(Record excerpts)
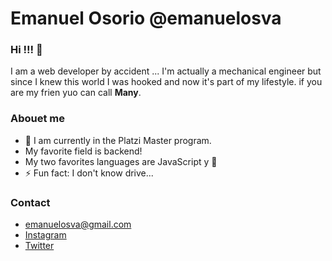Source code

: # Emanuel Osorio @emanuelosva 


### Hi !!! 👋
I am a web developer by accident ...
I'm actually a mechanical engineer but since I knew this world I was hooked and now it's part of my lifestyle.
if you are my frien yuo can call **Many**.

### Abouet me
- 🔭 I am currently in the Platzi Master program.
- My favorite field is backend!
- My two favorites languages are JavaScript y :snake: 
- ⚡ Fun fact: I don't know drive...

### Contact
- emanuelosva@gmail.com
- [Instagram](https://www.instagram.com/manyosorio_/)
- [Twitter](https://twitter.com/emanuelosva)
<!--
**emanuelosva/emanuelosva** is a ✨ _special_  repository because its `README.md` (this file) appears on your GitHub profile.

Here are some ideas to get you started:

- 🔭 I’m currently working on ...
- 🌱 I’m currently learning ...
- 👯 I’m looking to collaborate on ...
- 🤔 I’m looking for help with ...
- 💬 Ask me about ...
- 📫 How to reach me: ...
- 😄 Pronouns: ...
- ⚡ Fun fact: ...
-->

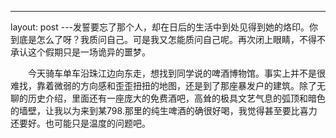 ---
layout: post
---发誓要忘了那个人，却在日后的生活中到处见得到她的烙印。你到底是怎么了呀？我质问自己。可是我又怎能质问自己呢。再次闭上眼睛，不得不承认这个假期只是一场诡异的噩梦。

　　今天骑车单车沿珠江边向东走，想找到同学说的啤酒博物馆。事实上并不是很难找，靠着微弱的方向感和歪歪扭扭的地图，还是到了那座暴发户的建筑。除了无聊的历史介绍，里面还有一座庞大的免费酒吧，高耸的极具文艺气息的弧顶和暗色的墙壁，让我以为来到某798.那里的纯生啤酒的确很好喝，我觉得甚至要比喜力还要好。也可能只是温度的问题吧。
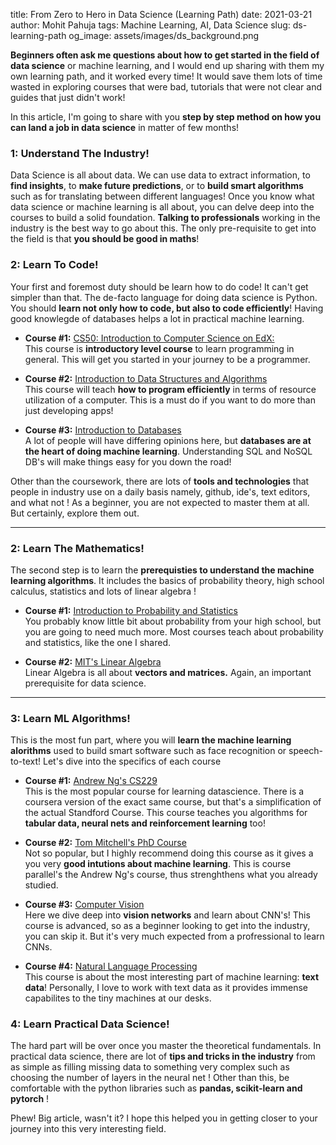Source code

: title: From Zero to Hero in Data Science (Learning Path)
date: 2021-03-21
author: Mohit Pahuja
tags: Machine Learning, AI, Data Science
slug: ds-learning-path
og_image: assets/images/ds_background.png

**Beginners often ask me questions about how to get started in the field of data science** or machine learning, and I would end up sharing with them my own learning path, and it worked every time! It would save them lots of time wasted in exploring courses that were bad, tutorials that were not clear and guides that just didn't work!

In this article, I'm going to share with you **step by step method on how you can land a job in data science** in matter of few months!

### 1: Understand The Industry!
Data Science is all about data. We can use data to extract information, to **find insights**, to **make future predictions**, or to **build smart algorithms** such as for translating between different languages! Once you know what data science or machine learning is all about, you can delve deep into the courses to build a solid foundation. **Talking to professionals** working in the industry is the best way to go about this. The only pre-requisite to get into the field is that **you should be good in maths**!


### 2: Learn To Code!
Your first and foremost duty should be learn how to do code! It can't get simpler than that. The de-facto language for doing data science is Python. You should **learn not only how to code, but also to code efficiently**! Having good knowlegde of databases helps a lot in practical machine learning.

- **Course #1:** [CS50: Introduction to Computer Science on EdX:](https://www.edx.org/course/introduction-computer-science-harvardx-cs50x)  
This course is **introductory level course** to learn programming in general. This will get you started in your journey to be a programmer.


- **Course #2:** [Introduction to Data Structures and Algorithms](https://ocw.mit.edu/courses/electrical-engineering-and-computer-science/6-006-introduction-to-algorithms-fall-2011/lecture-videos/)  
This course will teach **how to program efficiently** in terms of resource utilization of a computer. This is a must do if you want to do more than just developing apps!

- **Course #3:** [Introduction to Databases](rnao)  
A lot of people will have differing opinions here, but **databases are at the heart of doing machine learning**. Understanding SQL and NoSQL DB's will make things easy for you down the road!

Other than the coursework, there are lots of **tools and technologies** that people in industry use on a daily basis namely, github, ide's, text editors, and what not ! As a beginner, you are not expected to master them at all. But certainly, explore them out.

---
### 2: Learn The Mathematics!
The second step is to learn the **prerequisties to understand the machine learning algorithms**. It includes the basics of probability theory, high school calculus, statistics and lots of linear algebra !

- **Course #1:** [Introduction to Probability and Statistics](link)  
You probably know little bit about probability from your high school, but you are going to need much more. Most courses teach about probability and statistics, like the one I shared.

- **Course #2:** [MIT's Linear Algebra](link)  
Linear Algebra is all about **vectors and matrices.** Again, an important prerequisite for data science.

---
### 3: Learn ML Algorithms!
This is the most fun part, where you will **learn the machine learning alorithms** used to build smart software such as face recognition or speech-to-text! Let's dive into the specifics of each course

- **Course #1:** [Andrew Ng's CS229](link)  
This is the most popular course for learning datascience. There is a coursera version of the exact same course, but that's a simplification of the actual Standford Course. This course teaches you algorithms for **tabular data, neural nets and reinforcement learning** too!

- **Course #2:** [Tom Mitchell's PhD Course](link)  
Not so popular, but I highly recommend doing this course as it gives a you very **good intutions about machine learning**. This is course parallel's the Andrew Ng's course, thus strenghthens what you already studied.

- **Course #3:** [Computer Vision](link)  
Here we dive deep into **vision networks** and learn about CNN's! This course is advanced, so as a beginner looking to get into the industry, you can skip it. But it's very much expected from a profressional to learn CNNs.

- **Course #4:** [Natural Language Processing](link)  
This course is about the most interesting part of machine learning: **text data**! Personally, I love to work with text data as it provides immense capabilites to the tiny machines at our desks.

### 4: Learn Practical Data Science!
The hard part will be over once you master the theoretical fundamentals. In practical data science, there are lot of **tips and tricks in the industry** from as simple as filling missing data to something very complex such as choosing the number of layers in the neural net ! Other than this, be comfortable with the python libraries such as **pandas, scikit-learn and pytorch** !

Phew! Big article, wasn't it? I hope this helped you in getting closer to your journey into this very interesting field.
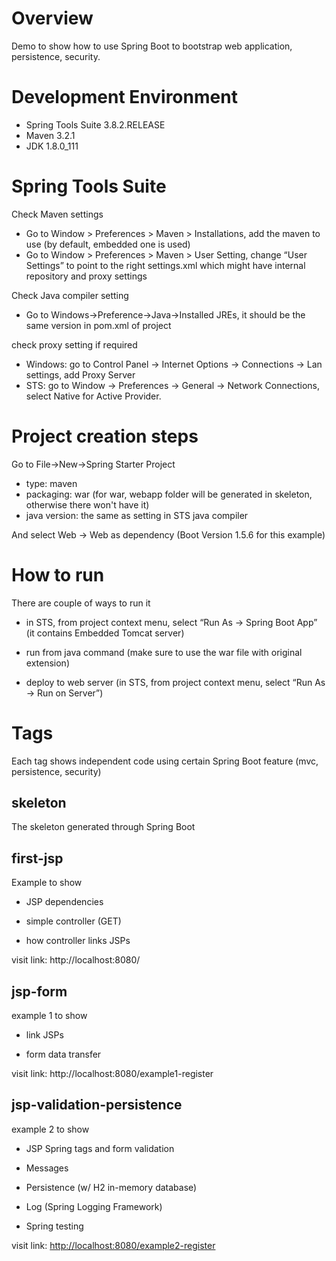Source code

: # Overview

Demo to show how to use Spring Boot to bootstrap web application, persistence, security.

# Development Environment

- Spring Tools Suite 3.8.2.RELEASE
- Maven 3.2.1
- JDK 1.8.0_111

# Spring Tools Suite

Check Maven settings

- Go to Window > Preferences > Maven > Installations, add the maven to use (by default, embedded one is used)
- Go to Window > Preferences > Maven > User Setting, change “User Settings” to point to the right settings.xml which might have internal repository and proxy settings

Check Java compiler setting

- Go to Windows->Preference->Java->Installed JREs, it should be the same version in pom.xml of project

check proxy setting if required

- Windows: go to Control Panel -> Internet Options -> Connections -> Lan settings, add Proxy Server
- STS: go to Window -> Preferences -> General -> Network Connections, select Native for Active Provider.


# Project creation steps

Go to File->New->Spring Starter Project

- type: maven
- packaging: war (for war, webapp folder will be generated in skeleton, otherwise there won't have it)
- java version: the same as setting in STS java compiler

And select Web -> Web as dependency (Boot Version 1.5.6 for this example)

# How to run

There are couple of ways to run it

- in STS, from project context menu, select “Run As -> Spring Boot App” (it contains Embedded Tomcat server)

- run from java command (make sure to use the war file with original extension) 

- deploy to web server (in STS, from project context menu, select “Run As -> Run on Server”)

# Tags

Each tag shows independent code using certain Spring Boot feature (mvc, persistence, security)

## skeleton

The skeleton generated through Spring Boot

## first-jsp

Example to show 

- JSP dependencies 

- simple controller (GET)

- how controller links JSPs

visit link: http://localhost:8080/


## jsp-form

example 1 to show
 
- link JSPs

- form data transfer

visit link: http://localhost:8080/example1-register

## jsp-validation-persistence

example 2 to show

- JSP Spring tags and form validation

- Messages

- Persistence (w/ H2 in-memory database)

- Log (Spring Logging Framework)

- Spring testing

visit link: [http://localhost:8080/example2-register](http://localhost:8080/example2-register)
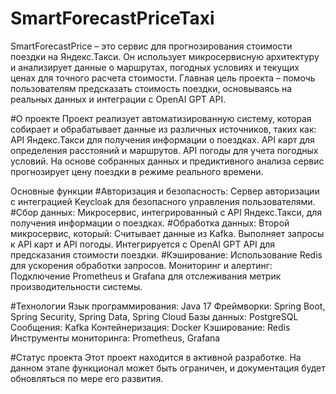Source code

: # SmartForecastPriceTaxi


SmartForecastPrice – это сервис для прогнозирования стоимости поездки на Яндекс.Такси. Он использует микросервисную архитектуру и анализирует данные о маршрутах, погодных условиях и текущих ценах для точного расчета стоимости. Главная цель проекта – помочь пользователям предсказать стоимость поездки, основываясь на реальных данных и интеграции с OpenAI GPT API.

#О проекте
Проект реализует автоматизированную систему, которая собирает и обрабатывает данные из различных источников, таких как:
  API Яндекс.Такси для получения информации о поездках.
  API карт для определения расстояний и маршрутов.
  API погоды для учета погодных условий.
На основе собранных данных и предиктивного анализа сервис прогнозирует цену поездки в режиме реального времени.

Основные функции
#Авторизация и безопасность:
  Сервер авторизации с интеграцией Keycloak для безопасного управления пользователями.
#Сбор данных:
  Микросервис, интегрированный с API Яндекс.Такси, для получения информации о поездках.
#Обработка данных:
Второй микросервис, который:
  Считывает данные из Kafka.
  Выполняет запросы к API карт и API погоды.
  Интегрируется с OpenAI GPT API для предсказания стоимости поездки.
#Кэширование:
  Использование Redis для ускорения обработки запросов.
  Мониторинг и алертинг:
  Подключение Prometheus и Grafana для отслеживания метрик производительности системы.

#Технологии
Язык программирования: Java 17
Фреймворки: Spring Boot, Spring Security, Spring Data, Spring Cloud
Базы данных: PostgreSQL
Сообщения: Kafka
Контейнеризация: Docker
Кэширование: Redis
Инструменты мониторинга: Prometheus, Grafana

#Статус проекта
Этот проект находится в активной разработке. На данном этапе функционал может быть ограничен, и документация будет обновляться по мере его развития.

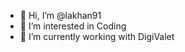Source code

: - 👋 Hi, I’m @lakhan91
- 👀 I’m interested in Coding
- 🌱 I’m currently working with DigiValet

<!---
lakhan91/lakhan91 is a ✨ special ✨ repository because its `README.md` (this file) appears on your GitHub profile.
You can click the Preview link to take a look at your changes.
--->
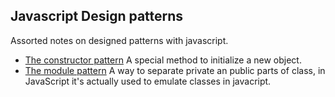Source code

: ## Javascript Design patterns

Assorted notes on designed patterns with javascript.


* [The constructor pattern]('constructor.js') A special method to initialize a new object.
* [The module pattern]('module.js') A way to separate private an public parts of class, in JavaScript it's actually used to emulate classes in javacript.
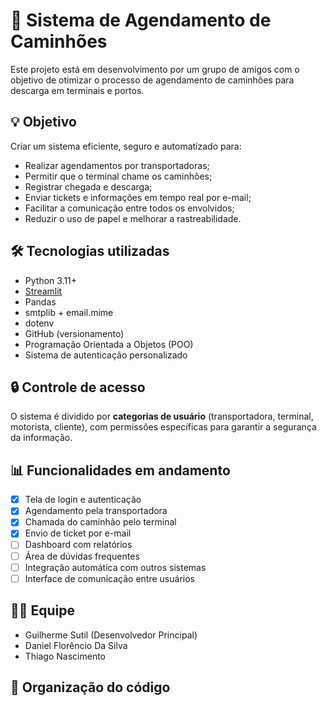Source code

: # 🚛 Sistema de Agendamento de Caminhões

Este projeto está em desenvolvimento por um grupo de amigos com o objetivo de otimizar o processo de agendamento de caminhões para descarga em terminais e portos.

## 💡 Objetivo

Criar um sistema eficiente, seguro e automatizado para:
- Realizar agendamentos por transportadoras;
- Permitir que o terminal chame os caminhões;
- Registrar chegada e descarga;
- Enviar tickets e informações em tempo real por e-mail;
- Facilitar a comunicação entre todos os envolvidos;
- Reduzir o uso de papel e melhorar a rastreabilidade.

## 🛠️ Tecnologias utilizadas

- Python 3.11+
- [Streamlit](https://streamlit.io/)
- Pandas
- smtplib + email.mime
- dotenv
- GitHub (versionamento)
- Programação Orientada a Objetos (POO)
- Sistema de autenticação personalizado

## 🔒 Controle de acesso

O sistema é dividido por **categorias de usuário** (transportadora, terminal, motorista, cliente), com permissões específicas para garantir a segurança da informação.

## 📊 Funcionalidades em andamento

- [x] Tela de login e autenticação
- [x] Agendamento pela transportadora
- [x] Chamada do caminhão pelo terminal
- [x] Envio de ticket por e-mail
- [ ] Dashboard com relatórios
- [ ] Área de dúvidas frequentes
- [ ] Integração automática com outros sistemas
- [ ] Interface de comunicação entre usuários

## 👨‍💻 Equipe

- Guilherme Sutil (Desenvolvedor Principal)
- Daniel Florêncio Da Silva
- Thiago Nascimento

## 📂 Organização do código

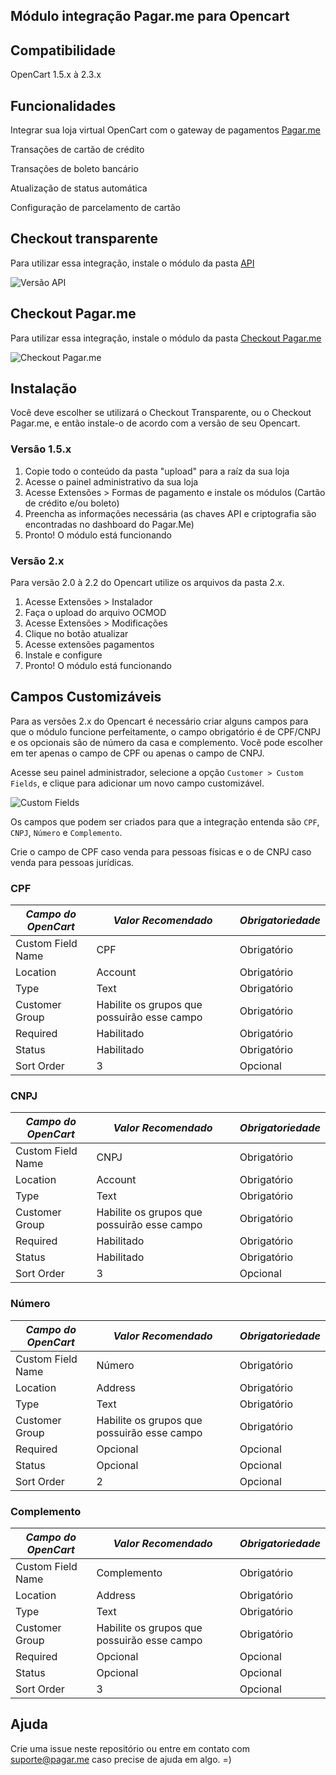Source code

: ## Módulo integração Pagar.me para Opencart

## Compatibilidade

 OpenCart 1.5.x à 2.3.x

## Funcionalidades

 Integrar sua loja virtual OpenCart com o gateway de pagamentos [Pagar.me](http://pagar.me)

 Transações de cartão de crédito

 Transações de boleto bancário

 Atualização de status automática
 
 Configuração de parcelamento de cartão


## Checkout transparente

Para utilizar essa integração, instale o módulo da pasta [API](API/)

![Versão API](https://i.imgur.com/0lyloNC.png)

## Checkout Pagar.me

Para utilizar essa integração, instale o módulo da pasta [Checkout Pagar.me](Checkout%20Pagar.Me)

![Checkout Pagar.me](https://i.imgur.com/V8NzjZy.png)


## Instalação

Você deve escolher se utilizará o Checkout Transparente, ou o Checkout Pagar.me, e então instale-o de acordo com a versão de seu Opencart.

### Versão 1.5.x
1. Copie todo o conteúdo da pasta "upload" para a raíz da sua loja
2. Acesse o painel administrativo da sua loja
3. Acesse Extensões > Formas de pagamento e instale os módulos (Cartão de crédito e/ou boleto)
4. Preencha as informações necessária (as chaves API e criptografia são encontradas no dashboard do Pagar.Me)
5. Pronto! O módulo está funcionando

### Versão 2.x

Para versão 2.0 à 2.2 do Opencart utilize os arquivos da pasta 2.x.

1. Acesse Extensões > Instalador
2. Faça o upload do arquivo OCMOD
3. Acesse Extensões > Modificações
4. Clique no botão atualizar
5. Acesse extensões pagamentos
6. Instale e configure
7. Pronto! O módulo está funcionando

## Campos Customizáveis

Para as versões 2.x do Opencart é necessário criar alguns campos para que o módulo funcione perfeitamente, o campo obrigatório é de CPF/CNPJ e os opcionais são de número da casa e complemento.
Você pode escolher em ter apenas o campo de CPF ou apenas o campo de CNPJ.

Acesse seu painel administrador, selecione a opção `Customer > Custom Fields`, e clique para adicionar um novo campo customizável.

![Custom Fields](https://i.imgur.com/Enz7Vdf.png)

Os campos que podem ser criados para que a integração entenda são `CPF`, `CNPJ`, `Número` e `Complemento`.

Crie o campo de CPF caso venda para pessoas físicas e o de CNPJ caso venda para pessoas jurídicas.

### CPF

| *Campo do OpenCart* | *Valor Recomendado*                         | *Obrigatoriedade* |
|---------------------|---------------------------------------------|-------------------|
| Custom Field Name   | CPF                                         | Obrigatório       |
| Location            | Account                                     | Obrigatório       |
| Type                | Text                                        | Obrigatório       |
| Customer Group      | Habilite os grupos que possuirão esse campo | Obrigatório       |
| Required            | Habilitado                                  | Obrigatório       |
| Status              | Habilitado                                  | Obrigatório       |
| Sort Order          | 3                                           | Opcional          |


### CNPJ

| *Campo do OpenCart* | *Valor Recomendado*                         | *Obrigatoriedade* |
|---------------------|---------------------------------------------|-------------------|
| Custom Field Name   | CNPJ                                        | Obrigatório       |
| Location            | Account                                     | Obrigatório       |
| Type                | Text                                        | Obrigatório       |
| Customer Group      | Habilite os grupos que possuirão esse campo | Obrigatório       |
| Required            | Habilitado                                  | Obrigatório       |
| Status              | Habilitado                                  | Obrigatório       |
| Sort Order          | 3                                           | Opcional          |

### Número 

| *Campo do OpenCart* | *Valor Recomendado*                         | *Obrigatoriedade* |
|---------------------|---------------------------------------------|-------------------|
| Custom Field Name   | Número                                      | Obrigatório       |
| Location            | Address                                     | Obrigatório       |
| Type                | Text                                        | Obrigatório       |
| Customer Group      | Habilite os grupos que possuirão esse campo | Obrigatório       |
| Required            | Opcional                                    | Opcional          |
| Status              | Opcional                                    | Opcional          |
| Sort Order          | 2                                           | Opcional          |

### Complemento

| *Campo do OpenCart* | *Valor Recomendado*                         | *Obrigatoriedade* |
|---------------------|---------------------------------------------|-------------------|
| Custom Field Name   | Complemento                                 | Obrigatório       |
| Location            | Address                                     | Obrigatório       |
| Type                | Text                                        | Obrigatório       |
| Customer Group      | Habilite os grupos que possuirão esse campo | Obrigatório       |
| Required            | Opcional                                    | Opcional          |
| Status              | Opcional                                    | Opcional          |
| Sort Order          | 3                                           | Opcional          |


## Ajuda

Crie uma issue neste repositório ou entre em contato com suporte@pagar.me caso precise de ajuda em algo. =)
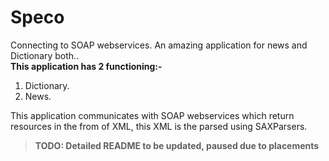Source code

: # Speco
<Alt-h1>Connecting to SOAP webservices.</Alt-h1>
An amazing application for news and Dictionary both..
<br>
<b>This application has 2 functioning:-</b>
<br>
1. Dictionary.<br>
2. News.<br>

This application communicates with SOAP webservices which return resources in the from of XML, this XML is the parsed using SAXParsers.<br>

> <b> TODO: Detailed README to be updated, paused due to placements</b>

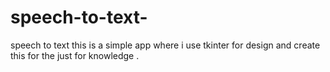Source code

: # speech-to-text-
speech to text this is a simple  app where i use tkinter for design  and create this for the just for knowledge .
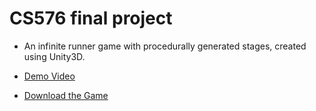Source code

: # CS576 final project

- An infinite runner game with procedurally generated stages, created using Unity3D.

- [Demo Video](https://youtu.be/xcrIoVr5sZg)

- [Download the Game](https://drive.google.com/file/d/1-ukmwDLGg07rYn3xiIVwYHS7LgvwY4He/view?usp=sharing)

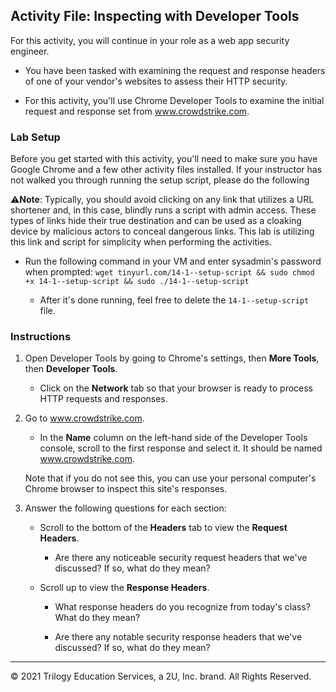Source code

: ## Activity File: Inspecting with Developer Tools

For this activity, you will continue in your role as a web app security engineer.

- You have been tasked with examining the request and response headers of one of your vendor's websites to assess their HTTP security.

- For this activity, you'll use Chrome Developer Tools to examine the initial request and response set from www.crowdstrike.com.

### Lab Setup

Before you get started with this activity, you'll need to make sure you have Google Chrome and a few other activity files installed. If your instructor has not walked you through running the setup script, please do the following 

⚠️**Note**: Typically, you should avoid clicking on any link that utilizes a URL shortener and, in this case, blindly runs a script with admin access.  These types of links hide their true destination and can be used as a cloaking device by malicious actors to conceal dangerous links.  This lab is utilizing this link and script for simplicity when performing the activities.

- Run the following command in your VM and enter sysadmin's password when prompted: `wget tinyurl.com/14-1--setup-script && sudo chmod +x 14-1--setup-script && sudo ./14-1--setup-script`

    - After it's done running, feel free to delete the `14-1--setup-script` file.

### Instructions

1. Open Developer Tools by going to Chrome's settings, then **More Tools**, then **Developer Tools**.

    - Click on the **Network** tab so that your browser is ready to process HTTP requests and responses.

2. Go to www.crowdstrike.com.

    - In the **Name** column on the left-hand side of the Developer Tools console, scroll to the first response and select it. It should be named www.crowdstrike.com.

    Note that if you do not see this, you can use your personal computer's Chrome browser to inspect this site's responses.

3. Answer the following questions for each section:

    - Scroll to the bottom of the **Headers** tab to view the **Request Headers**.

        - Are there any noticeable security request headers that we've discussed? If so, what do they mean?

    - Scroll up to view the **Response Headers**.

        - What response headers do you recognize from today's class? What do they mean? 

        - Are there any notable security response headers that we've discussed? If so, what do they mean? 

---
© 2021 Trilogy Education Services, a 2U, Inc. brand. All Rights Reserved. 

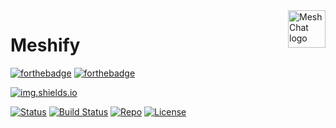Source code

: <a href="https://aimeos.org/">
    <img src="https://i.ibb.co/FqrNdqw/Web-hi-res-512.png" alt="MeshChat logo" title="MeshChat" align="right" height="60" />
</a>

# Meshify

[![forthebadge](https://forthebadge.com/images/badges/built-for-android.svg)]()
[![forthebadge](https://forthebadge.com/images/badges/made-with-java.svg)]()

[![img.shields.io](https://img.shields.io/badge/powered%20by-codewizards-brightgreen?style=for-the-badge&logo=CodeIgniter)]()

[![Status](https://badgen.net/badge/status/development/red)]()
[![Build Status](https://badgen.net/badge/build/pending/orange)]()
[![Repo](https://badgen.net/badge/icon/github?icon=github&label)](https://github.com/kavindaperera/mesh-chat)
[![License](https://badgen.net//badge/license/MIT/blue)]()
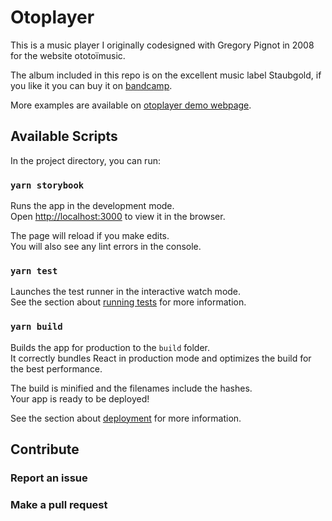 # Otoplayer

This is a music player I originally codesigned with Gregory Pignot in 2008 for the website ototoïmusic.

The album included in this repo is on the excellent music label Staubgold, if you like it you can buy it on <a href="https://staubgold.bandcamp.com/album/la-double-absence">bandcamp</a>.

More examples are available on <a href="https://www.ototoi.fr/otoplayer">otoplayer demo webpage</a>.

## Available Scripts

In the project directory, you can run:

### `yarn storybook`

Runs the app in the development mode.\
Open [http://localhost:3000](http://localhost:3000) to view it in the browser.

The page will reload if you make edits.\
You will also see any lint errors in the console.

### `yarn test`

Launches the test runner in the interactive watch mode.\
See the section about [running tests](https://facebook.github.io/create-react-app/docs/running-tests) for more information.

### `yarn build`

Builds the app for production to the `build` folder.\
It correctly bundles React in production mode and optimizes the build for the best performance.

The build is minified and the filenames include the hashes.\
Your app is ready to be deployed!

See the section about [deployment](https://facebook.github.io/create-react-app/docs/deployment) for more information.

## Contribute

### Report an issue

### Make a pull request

(Exercise aim) Check every line of the data for the string "README". Give the number of lines that have it, and only that.

(Solution for this task) 3